**To-do item**
Set down every line of text in the data below verbatim, leaving the pictures out.
········
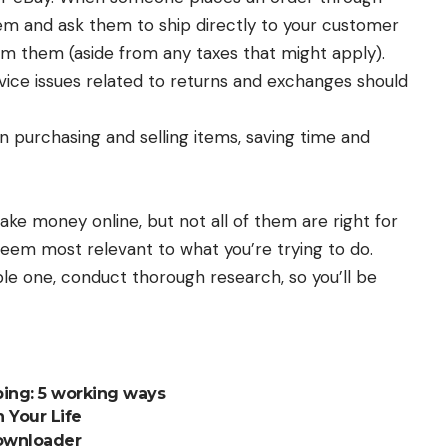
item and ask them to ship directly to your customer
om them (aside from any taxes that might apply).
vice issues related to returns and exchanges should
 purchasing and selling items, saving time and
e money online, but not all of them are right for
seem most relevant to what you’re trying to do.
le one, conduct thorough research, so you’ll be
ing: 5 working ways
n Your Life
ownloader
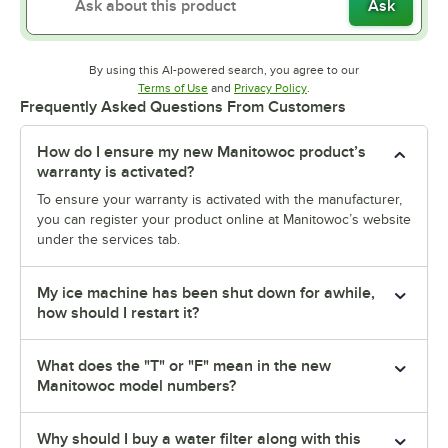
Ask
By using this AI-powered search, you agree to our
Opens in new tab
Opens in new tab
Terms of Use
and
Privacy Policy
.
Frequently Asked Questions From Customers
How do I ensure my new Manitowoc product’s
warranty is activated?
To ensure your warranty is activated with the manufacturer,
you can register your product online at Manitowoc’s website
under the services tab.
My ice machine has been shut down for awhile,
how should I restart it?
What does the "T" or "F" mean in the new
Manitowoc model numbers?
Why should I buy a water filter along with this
········
**Solution for this task**
item and ask them to ship directly to your customer
om them (aside from any taxes that might apply).
vice issues related to returns and exchanges should
 purchasing and selling items, saving time and
e money online, but not all of them are right for
seem most relevant to what you’re trying to do.
le one, conduct thorough research, so you’ll be
ing: 5 working ways
n Your Life
ownloader
Ask
By using this AI-powered search, you agree to our
Opens in new tab
Opens in new tab
Terms of Use
and
Privacy Policy
.
Frequently Asked Questions From Customers
How do I ensure my new Manitowoc product’s
warranty is activated?
To ensure your warranty is activated with the manufacturer,
you can register your product online at Manitowoc’s website
under the services tab.
My ice machine has been shut down for awhile,
how should I restart it?
What does the "T" or "F" mean in the new
Manitowoc model numbers?
Why should I buy a water filter along with this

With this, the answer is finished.